Goal of the exercise: Enter each non-blank line of the material below into a Markdown table with two columns, Row and Line. Number the rows consecutively, and omit blank lines.
---------- Records provided ----------
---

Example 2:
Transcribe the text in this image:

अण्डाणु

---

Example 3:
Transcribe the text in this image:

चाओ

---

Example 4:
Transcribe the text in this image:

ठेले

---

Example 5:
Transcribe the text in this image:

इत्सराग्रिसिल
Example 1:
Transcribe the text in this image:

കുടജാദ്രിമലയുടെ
----------
Completed exercise:
| Row | Line |
|---|---|
| 1 | --- |
| 2 | Example 2: |
| 3 | Transcribe the text in this image: |
| 4 | अण्डाणु |
| 5 | --- |
| 6 | Example 3: |
| 7 | Transcribe the text in this image: |
| 8 | चाओ |
| 9 | --- |
| 10 | Example 4: |
| 11 | Transcribe the text in this image: |
| 12 | ठेले |
| 13 | --- |
| 14 | Example 5: |
| 15 | Transcribe the text in this image: |
| 16 | इत्सराग्रिसिल |
| 17 | Example 1: |
| 18 | Transcribe the text in this image: |
| 19 | കുടജാദ്രിമലയുടെ |